The only novelty here is that we now interpret this as a point estimate of the population mean total cholesterol:

The mean total cholesterol of U.S. adults is estimated to be 5.043 mmol/L.

This is in contrast to the interpretation as a descriptive summary:

The average total cholesterol among the respondents in the NHANES survey was 5.043 mmol/L.

Both interpretations are valid, just different. By interpreting the sample mean as a point estimate, we are implicitly assuming that the data are a random sample from the U.S. adult population.

Your turn

Use the temps data to compute average body temperature. Store the result as bodytemp.mean. How would you interpret the result differently…

  • as a descriptive summary?
  • as a point estimate?
# retrieve variable of interest
bodytemp <- temps$body.temp

# store sample mean as bodytemp.mean
bodytemp.mean <- mean(bodytemp)

# print
bodytemp.mean
[1] 98.24923

As a descriptive summary, we’d say that the average body temperature of study participants was 98.25 degrees Farenheit.

As a point estimate, we’d say that mean body temperature is estimated to be 98.25 degrees Farenheit.

Standard error for the sample mean

A standard error is a measure of the sampling variability of a point estimate.

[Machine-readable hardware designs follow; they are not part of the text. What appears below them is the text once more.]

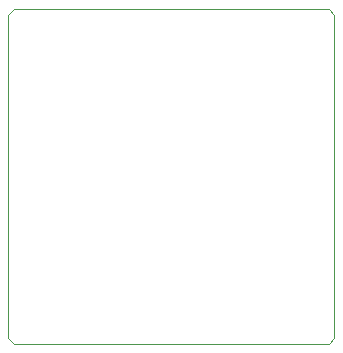
<source format=gbr>
%TF.GenerationSoftware,KiCad,Pcbnew,8.0.4*%
%TF.CreationDate,2024-10-02T17:37:58-07:00*%
%TF.ProjectId,SYZYGY-RGMII-tester,53595a59-4759-42d5-9247-4d49492d7465,rev?*%
%TF.SameCoordinates,Original*%
%TF.FileFunction,Profile,NP*%
%FSLAX46Y46*%
G04 Gerber Fmt 4.6, Leading zero omitted, Abs format (unit mm)*
G04 Created by KiCad (PCBNEW 8.0.4) date 2024-10-02 17:37:58*
%MOMM*%
%LPD*%
G01*
G04 APERTURE LIST*
%TA.AperFunction,Profile*%
%ADD10C,0.050000*%
%TD*%
G04 APERTURE END LIST*
D10*
X130900000Y-100400000D02*
X131400000Y-99900000D01*
X130900000Y-100400000D02*
X104300000Y-100400000D01*
X103800000Y-72500000D02*
X104300000Y-72000000D01*
X130900000Y-72000000D02*
X131400000Y-72500000D01*
X131400000Y-72500000D02*
X131400000Y-99900000D01*
X104300000Y-72000000D02*
X130900000Y-72000000D01*
X103800000Y-72500000D02*
X103800000Y-99900000D01*
X104300000Y-100400000D02*
X103800000Y-99900000D01*
M02*

</source>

Technically, it’s an estimate of the point estimate’s standard deviation across all possible random samples of a fixed size.

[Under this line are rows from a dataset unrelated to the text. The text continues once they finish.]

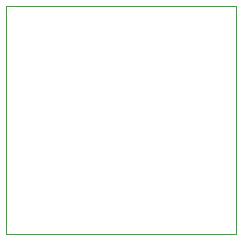
<source format=gbr>
%TF.GenerationSoftware,KiCad,Pcbnew,7.0.6*%
%TF.CreationDate,2023-08-04T12:55:21+05:30*%
%TF.ProjectId,XIAO ESP32S3 IMU,5849414f-2045-4535-9033-32533320494d,rev?*%
%TF.SameCoordinates,Original*%
%TF.FileFunction,Profile,NP*%
%FSLAX46Y46*%
G04 Gerber Fmt 4.6, Leading zero omitted, Abs format (unit mm)*
G04 Created by KiCad (PCBNEW 7.0.6) date 2023-08-04 12:55:21*
%MOMM*%
%LPD*%
G01*
G04 APERTURE LIST*
%TA.AperFunction,Profile*%
%ADD10C,0.100000*%
%TD*%
G04 APERTURE END LIST*
D10*
X125800000Y-58150000D02*
X145250000Y-58150000D01*
X145250000Y-77450000D01*
X125800000Y-77450000D01*
X125800000Y-58150000D01*
M02*

</source>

The standard error for the sample mean is calculated according to the formula: \[SE(\bar{x}) = \frac{s_x}{\sqrt{n}}\] Where:

  • \(s_x\) is the sample standard deviation
  • \(n\) is the sample size

To calculate this in R, we perform the arithmetic by hand (for now):

# store sample sd and sample size
totchol.sd <- sd(totchol)
totchol.n <- length(totchol)

# compute standard error
totchol.se <- totchol.sd/sqrt(totchol.n)

# print
totchol.se
[1] 0.01906042

Recall that this is an estimate of the variability of the sample mean. The convention in scientific writing is to report the standard error parenthetically with the point estimate.

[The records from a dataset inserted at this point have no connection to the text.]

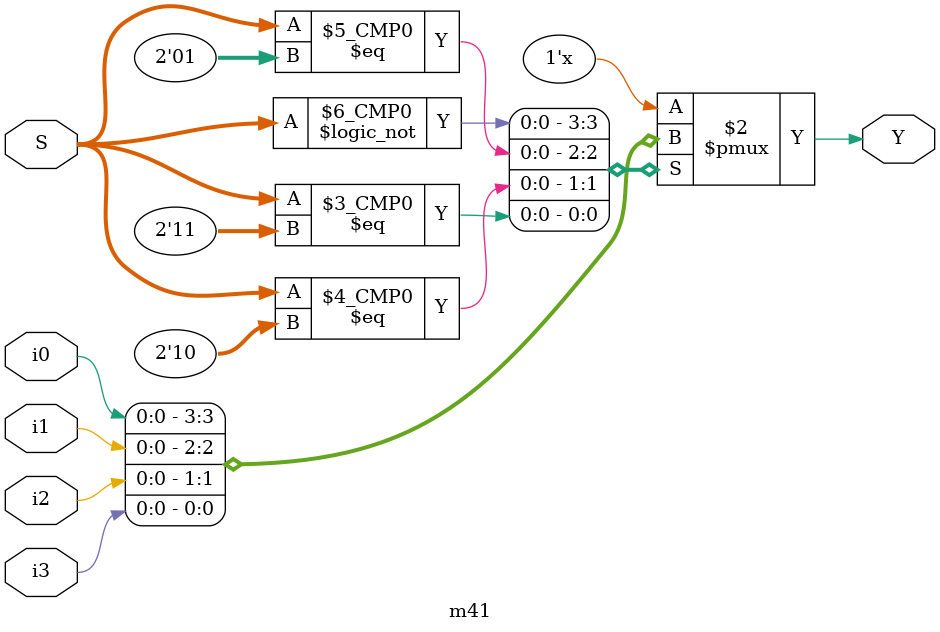
<source format=v>
module m41(
    input i0,
    input i1,
    input i2,
    input i3,
    input [1:0]S,
    output reg Y
);

always @(i0 or i1 or i2 or i3 or S)
    case(S)
        2'b00: Y <= i0;
        2'b01: Y <= i1;
        2'b10: Y <= i2;
        2'b11: Y <= i3;  
    endcase



endmodule
</source>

The mean total cholesterol of U.S. adults is estimated to be 5.043 mmol/L (SE 0.0191).

Qualitatively, that means that the point estimate for mean cholesterol varies around the target parameter by 0.0191 mmol/L on average.

Your turn

Calculate and the standard error for the sample mean of the body temperature variable.

Report the point estimate and standard error following conventional style.

# store sample sd and sample size
bodytemp.sd <- sd(bodytemp)
bodytemp.n <- length(bodytemp)

# compute standard error
bodytemp.se <- bodytemp.sd/sqrt(bodytemp.n)

# print
bodytemp.se
[1] 0.06430442

Mean body temperature is estimated to be 98.25 degrees Farenheit (SE 0.064).

Interval estimation

Interval estimate for the mean

A common interval for the population mean is:

\[\bar{x} \pm \underbrace{2\times SE(\bar{x})}_{\text{margin of error}}\]

For now, we’ll calculate this by directly performing the arithmetic. Later, you’ll use commands that return interval estimates by default.

# interval estimate for mean total cholesterol
totchol.mean - 2*totchol.se
[1] 5.004817
totchol.mean + 2*totchol.se
[1] 5.081059

We interpret this result as follows:

Mean total cholesterol of U.S. adults is estimated to be between 5.005 and 5.081 mmol/L.

A handy shortcut in R is to use vectorized arithmetic to compute both the lower and upper bound in one line:

# interval estimate for mean total cholesterol
totchol.mean + c(-1, 1)*2*totchol.se
[1] 5.004817 5.081059
Your turn

Calculate an interval estimate for the mean body temperature using the body temperature data and interpret the interval in context.

# interval estimate for mean body temp
bodytemp.mean + c(-1, 1)*2*bodytemp.se
[1] 98.12062 98.37784

Mean body temperature is estimated to be between 98.12 and 98.38 degrees Farenheit.